What is the part of speech breakdown of the dataset? How many more nouns do we see compared to verbs?
select posTag, sum(count) count FROM `gdelt-bq.gdeltv2.web_pos` where lang='en' group by posTag order by count desc
This yields the table below (see the Cloud Natural Language API documentation for definitions):
posTag | Count | % |
NOUN | 30,339,745,788 | 29.99 |
PUNCT | 14,668,416,836 | 14.5 |
VERB | 14,219,986,924 | 14.06 |
ADP | 10,692,080,137 | 10.57 |
DET | 8,562,611,500 | 8.46 |
ADJ | 5,840,252,133 | 5.77 |
PRON | 4,202,292,240 | 4.15 |
ADV | 3,661,411,543 | 3.62 |
NUM | 2,861,812,273 | 2.83 |
CONJ | 2,788,993,340 | 2.76 |
PRT | 2,369,605,987 | 2.34 |
X | 956,943,528 | 0.95 |
Interestingly, despite its ubiquity, punctuation accounts for just 14.5% of the total token volume, a little more than verbs, while nouns account for almost 30%. The label "X" refers to "Other: foreign words, typos, abbreviations" meaning that 99.05% of words in the dataset have an assigned linguistic role.

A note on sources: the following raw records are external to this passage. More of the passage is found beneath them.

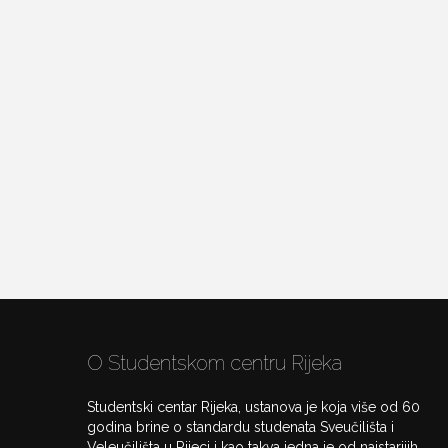
O Studentskom centru Rijeka
Studentski centar Rijeka, ustanova je koja više od 60
godina brine o standardu studenata Sveučilišta i
Veleučilišta u Rijeci i kao takva jedna je od najstarijih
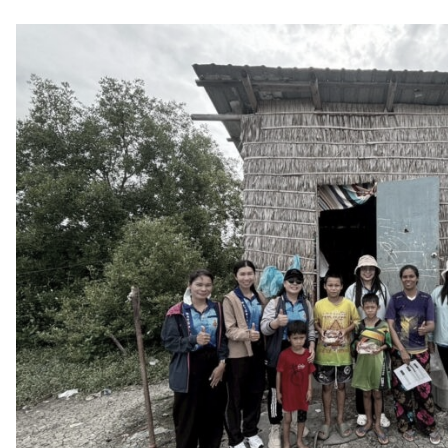
คณะครูเยี่ยมบ้านนักเรียน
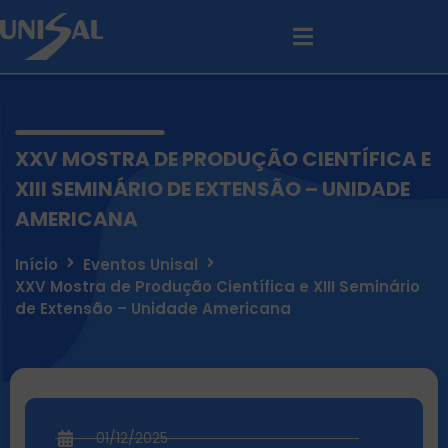
XXV MOSTRA DE PRODUÇÃO CIENTÍFICA E
XIII SEMINÁRIO DE EXTENSÃO – UNIDADE
AMERICANA
Início
Eventos Unisal
XXV Mostra de Produção Científica e XIII Seminário
de Extensão – Unidade Americana
01/12/2025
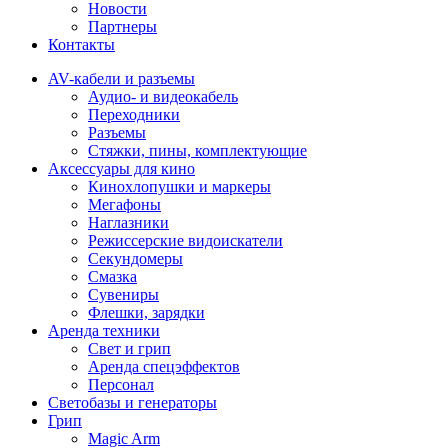
Новости
Партнеры
Контакты
AV-кабели и разъемы
Аудио- и видеокабель
Переходники
Разъемы
Стяжки, пины, комплектующие
Аксессуары для кино
Кинохлопушки и маркеры
Мегафоны
Наглазники
Режиссерские видоискатели
Секундомеры
Смазка
Сувениры
Флешки, зарядки
Аренда техники
Свет и грип
Аренда спецэффектов
Персонал
Светобазы и генераторы
Грип
Magic Arm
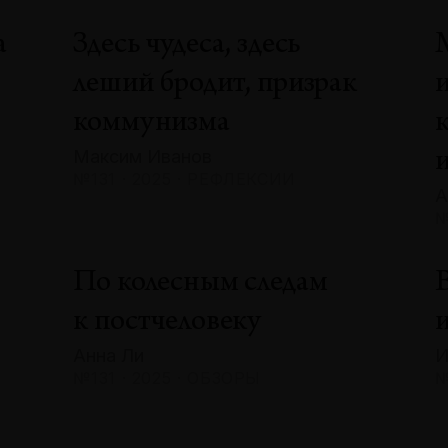
а
Здесь чудеса, здесь
леший бродит, призрак
коммунизма
Максим Иванов
№131 · 2025 · РЕФЛЕКСИИ
А
№
По колесным следам
В
к постчеловеку
и
Анна Ли
И
№131 · 2025 · ОБЗОРЫ
№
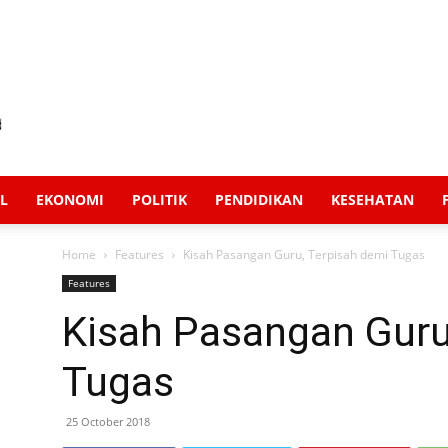
L
EKONOMI
POLITIK
PENDIDIKAN
KESEHATAN
Home
Features
Kisah Pasangan Guru, Terpisah demi Tugas
Features
Kisah Pasangan Guru
Tugas
25 October 2018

What about their dependency roles? Once again, a single SQL query is all that's required.
select dependencyLabel, sum(count) count FROM `gdelt-bq.gdeltv2.web_pos` where lang='en' group by dependencyLabel order by count desc
This yields the table below (see the Cloud Natural Language API documentation for definitions):
dependencyLabel | Count | % |
P | 14,978,583,119 | 14.81 |
PREP | 9,400,425,051 | 9.29 |
POBJ | 8,900,253,352 | 8.8 |
NN | 8,246,920,859 | 8.15 |
DET | 7,483,773,285 | 7.4 |
NSUBJ | 6,521,929,575 | 6.45 |
AMOD | 5,011,074,619 | 4.95 |
DOBJ | 4,141,047,892 | 4.09 |
ROOT | 3,774,814,457 | 3.73 |
AUX | 3,375,326,375 | 3.34 |
CONJ | 3,223,887,459 | 3.19 |
ADVMOD | 3,164,811,153 | 3.13 |
CC | 2,789,876,948 | 2.76 |
NUM | 1,865,646,399 | 1.84 |
POSS | 1,759,028,293 | 1.74 |
DEP | 1,677,733,243 | 1.66 |
APPOS | 1,522,666,088 | 1.51 |
CCOMP | 1,462,459,573 | 1.45 |
XCOMP | 1,214,964,517 | 1.2 |
MARK | 1,032,397,231 | 1.02 |
RCMOD | 890,104,048 | 0.88 |
VMOD | 864,783,810 | 0.85 |
AUXPASS | 776,299,987 | 0.77 |
ADVCL | 749,694,374 | 0.74 |
ACOMP | 718,181,564 | 0.71 |
NSUBJPASS | 670,925,459 | 0.66 |
ATTR | 667,006,502 | 0.66 |
PS | 664,259,826 | 0.66 |
PCOMP | 630,466,510 | 0.62 |
NEG | 549,964,461 | 0.54 |
TMOD | 393,526,973 | 0.39 |
PRT | 332,119,940 | 0.33 |
PARATAXIS | 297,485,305 | 0.29 |
TITLE | 281,195,129 | 0.28 |
NPADVMOD | 225,647,728 | 0.22 |
NUMBER | 189,552,961 | 0.19 |
EXPL | 120,628,958 | 0.12 |
QUANTMOD | 94,776,418 | 0.09 |
MWE | 92,056,954 | 0.09 |
UNKNOWN | 86,213,529 | 0.09 |
IOBJ | 70,724,484 | 0.07 |
CSUBJ | 66,722,115 | 0.07 |
SUFFIX | 49,822,065 | 0.05 |
DISCOURSE | 49,479,219 | 0.05 |
PREDET | 47,201,936 | 0.05 |
PRECONJ | 36,121,954 | 0.04 |
CSUBJPASS | 977,932 | 0 |
GOESWITH | 589,888 | 0 |
REPARANDUM | 2,676 | 0 |
PARTMOD | 26 | 0 |
VOCATIVE | 10 | 0 |
BigQuery's immense scalability makes it a perfect lens through which to understand the macro-scale patterns of our world through Google's AI offerings like Cloud Natural Language API.